> _PROBLEM STATEMENT_
Your copy should hold every record verbatim and none of the pictures.

** RECORDS SHOWN follows **

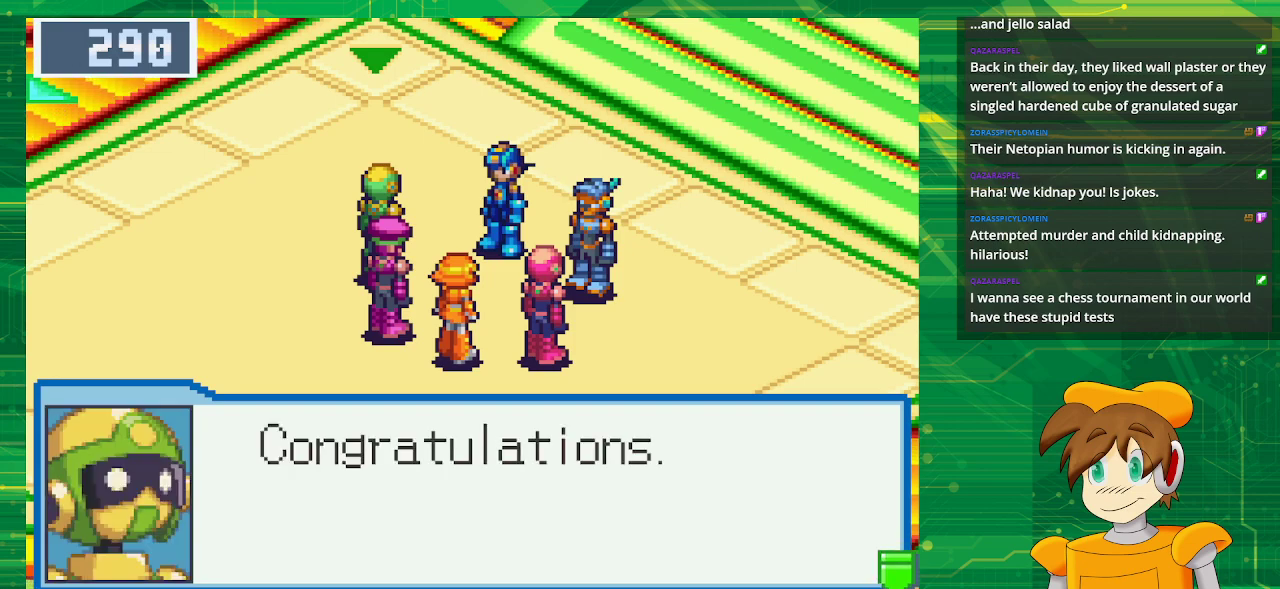
{"buttons": ["A"], "events": [[400, "A", "down"]]}
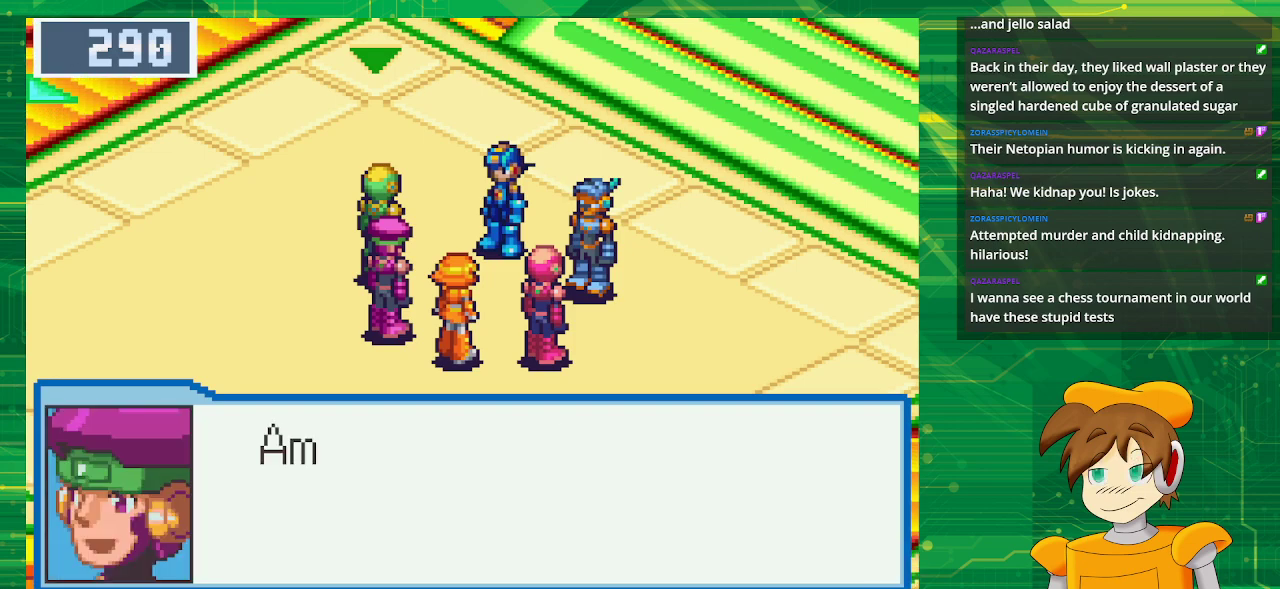
{"buttons": [], "events": [[67, "A", "up"]]}
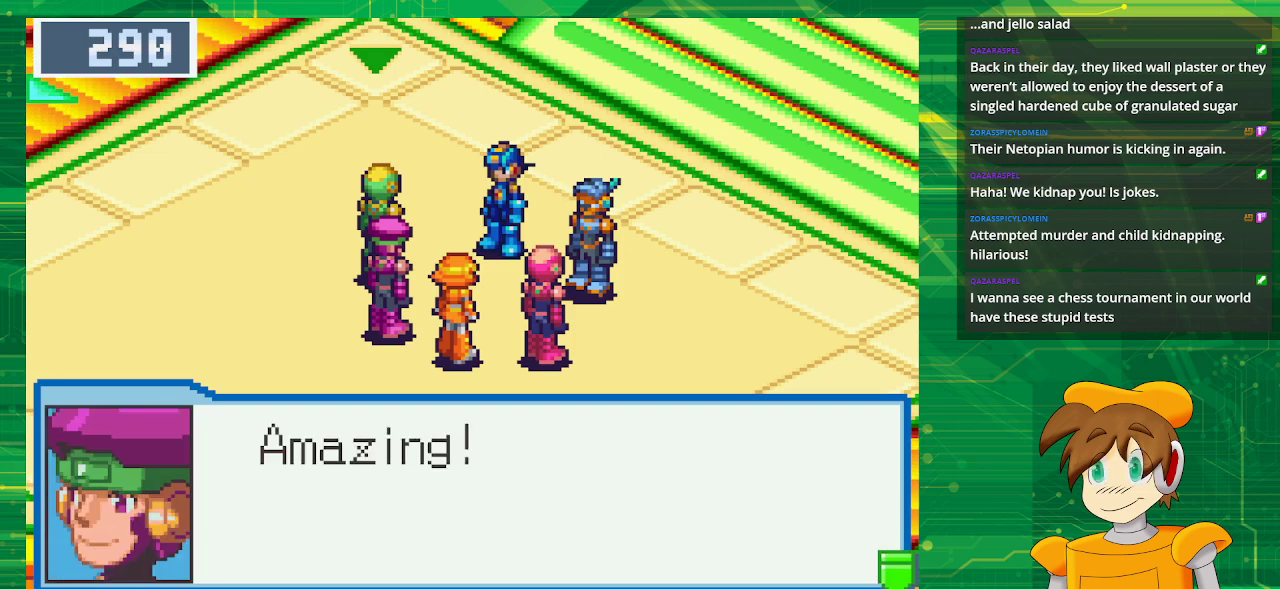
{"buttons": [], "events": [[333, "A", "down"], [500, "A", "up"]]}
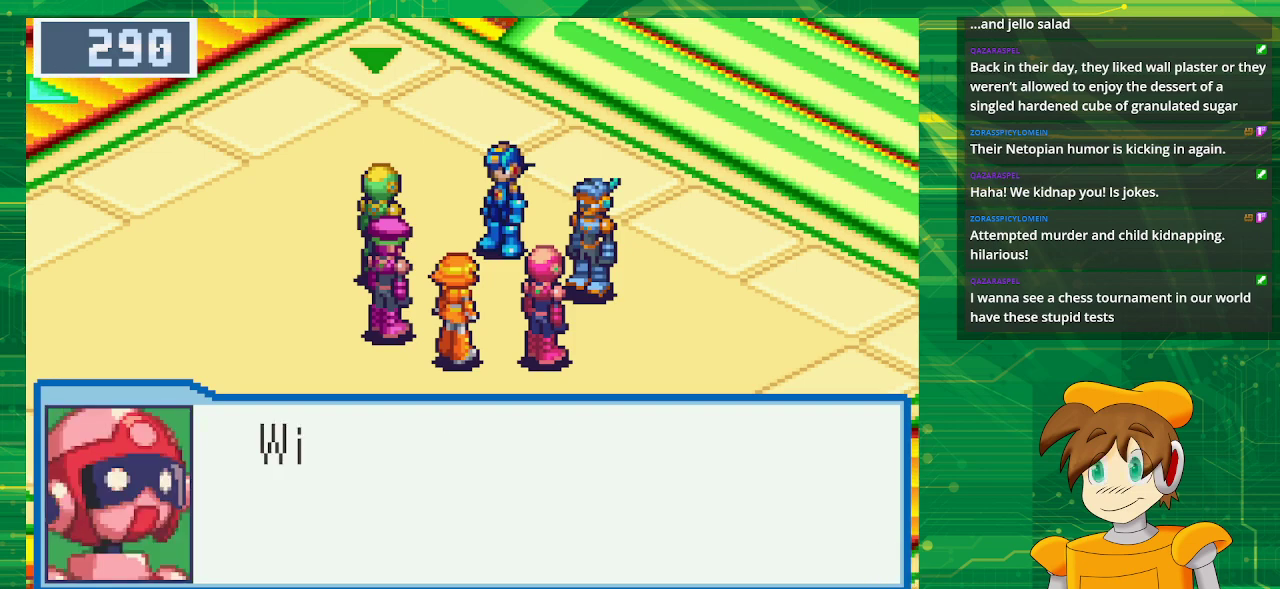
{"buttons": [], "events": []}
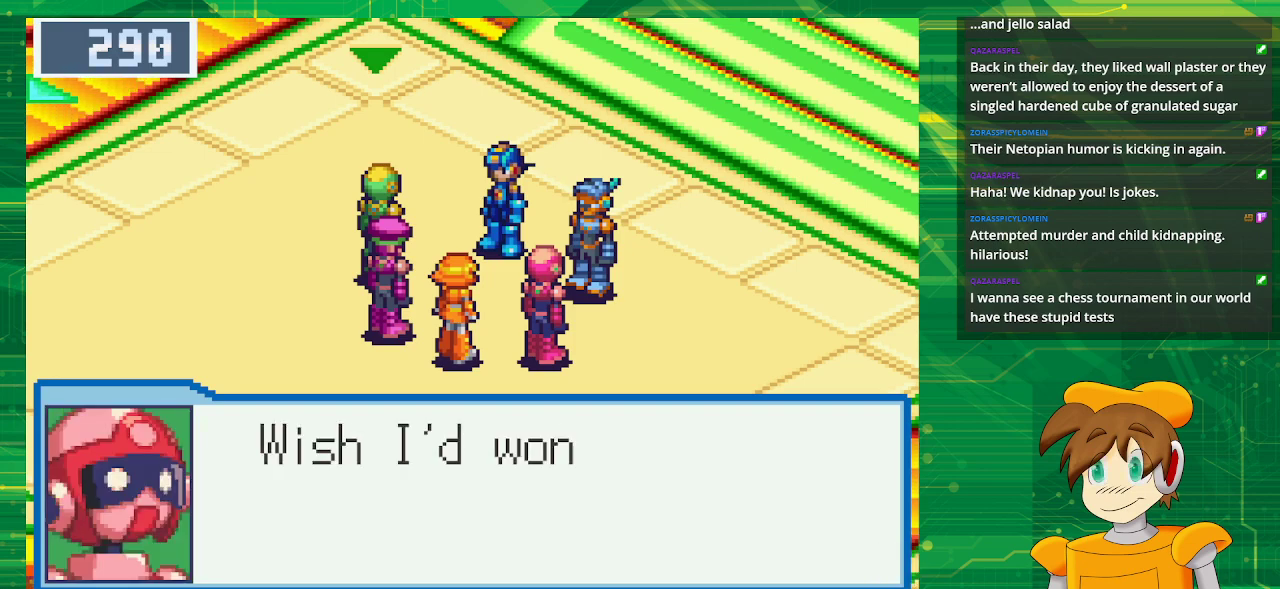
{"buttons": [], "events": []}
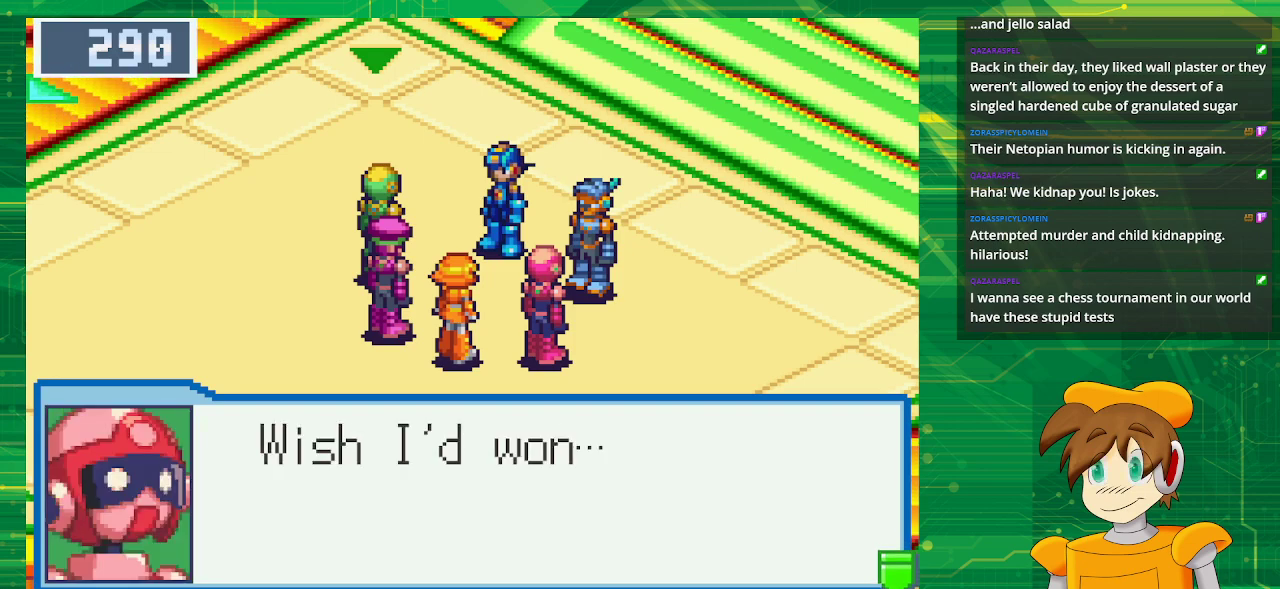
{"buttons": [], "events": [[50, "A", "down"], [200, "A", "up"]]}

** End of RECORDS SHOWN **

> _WRITTEN ANSWER_
{"buttons": ["A"], "events": [[400, "A", "down"]]}
{"buttons": [], "events": [[67, "A", "up"]]}
{"buttons": [], "events": [[333, "A", "down"], [500, "A", "up"]]}
{"buttons": [], "events": []}
{"buttons": [], "events": []}
{"buttons": [], "events": [[50, "A", "down"], [200, "A", "up"]]}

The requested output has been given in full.